[Dataset items]
_ _ _ _ _ _ _

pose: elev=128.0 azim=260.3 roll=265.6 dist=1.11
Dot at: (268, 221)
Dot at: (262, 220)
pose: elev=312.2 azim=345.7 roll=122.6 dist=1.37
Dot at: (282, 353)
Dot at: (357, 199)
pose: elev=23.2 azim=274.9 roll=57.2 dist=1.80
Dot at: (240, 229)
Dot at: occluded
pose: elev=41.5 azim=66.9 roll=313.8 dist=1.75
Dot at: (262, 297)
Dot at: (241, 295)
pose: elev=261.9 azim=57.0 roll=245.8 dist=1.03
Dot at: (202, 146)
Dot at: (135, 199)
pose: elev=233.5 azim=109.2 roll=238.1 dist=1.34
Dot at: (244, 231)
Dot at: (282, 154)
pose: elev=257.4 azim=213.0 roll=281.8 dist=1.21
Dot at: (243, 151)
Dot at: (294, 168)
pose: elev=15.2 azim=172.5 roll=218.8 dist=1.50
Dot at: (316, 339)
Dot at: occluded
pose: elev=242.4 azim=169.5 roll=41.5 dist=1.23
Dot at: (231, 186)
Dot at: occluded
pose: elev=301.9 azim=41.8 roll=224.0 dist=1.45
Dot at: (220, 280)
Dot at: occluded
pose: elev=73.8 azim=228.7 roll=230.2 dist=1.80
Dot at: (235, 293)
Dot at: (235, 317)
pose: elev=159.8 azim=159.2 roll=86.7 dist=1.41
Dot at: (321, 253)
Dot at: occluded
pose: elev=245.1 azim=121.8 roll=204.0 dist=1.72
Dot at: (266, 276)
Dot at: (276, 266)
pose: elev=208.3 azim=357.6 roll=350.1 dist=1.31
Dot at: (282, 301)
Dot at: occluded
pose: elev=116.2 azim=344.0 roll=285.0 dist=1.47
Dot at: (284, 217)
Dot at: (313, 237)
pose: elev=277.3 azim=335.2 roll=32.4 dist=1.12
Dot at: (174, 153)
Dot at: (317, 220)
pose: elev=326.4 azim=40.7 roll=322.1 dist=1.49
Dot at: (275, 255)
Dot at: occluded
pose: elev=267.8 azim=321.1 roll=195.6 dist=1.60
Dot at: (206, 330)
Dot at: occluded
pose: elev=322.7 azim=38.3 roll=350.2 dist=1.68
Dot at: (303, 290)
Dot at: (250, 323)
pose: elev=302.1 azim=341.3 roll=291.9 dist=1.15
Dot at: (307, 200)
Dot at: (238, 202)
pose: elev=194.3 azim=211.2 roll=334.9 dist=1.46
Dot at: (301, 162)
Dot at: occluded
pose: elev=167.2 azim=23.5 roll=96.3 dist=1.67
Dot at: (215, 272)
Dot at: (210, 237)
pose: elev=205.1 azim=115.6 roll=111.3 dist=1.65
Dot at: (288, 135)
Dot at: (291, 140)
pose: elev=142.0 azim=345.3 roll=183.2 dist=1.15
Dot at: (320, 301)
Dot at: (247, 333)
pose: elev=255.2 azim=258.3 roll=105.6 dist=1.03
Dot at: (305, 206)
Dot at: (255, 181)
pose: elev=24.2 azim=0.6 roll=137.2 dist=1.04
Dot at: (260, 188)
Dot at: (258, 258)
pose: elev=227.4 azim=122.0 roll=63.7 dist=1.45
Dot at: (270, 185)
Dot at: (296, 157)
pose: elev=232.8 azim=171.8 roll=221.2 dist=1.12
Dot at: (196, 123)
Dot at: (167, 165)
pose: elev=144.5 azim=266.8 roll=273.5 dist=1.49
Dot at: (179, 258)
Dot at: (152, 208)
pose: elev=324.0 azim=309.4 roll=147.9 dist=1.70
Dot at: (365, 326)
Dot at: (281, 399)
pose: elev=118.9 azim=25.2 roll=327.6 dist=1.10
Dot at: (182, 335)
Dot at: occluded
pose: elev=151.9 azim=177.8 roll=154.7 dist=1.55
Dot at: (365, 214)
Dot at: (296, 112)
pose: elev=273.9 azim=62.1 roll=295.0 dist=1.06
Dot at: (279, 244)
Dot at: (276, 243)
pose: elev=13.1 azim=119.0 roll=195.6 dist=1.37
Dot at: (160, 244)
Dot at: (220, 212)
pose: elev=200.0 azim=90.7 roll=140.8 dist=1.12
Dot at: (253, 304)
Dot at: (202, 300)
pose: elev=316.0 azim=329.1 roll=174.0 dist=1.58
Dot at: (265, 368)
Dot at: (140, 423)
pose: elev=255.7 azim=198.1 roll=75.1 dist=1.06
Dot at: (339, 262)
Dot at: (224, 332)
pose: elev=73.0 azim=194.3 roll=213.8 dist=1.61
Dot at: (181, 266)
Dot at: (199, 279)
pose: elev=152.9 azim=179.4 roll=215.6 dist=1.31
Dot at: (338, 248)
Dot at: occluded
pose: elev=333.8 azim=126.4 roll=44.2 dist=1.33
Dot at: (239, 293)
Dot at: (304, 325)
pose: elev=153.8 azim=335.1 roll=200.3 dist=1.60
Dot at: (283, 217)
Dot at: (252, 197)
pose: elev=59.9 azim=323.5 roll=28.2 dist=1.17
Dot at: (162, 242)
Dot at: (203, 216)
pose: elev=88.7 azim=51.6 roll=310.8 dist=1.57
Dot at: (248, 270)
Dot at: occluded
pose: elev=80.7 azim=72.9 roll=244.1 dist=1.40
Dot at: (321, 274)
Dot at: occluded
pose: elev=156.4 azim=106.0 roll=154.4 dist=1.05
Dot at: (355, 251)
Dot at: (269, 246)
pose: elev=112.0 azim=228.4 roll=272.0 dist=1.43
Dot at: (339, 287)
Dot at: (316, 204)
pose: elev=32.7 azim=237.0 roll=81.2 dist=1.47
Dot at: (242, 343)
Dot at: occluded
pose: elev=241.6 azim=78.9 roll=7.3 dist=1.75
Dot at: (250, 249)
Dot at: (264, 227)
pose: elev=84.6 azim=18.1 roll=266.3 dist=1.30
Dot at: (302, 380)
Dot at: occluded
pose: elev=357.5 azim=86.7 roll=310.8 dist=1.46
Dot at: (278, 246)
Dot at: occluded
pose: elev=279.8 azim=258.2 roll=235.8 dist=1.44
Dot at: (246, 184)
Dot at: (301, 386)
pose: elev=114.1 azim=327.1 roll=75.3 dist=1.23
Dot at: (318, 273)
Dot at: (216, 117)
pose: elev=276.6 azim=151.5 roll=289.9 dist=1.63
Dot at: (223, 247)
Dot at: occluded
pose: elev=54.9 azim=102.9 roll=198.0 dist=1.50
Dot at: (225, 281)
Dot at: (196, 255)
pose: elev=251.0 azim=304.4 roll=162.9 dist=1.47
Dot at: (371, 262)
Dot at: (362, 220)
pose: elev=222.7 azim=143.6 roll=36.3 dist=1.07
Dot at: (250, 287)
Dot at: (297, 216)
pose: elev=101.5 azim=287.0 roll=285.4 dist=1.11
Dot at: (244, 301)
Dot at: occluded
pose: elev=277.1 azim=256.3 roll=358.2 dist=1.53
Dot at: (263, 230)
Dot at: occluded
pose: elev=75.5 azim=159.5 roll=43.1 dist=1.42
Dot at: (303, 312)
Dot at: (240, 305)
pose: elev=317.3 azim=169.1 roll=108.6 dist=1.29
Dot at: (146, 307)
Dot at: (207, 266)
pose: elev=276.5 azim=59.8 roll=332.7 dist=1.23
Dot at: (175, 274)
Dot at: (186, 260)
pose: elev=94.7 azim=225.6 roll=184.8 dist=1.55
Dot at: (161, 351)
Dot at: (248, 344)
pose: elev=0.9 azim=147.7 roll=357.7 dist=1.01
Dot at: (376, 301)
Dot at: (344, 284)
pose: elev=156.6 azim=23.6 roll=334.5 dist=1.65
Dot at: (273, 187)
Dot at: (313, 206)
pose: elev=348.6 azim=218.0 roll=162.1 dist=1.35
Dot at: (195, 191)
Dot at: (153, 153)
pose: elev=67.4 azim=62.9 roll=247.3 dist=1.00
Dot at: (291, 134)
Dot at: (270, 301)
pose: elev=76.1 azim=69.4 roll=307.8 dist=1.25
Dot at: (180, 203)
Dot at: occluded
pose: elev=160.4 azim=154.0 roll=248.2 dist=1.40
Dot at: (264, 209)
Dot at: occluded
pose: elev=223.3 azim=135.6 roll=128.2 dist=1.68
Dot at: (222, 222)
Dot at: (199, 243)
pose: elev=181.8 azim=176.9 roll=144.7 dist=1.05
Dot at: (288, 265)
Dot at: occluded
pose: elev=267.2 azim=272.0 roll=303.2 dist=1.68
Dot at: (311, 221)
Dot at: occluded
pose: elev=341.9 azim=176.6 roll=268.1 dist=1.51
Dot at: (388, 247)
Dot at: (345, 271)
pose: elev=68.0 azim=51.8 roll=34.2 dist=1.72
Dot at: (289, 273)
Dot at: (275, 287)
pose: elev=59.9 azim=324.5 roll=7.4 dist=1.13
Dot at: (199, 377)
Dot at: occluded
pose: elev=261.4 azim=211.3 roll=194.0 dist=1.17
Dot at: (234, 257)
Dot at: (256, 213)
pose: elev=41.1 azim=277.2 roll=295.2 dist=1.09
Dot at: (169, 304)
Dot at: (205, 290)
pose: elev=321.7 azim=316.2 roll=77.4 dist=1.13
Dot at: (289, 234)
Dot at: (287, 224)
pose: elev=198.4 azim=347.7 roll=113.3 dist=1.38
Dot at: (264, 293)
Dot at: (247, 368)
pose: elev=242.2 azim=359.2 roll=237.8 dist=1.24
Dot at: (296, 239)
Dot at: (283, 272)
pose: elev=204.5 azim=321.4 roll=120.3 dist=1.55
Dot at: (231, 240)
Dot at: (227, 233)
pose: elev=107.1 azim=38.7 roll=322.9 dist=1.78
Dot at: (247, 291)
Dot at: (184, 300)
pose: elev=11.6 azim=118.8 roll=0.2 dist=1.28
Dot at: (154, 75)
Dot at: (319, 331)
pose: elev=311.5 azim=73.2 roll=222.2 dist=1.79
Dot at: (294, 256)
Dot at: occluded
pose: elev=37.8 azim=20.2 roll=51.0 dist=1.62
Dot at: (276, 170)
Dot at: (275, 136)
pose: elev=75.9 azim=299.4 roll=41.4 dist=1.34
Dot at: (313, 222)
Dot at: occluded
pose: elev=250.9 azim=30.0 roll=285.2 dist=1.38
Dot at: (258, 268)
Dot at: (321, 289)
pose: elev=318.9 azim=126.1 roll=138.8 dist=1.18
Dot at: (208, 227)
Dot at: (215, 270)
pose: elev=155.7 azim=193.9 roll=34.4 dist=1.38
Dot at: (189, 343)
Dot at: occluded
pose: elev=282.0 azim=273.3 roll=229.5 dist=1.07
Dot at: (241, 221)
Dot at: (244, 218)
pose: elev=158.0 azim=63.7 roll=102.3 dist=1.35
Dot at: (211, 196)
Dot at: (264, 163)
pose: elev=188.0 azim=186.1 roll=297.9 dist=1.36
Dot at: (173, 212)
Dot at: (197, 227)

_ _ _ _ _ _ _

▸ **Instruction**:
Rewrite the records above as a numbered list, starting at the line containing "pose: elev=204.5 azim=321.4" and ending with the line containing "Dot at: (319, 331)", leaving out any blank lines.

▸ **Completed exercise**:
1. pose: elev=204.5 azim=321.4 roll=120.3 dist=1.55
2. Dot at: (231, 240)
3. Dot at: (227, 233)
4. pose: elev=107.1 azim=38.7 roll=322.9 dist=1.78
5. Dot at: (247, 291)
6. Dot at: (184, 300)
7. pose: elev=11.6 azim=118.8 roll=0.2 dist=1.28
8. Dot at: (154, 75)
9. Dot at: (319, 331)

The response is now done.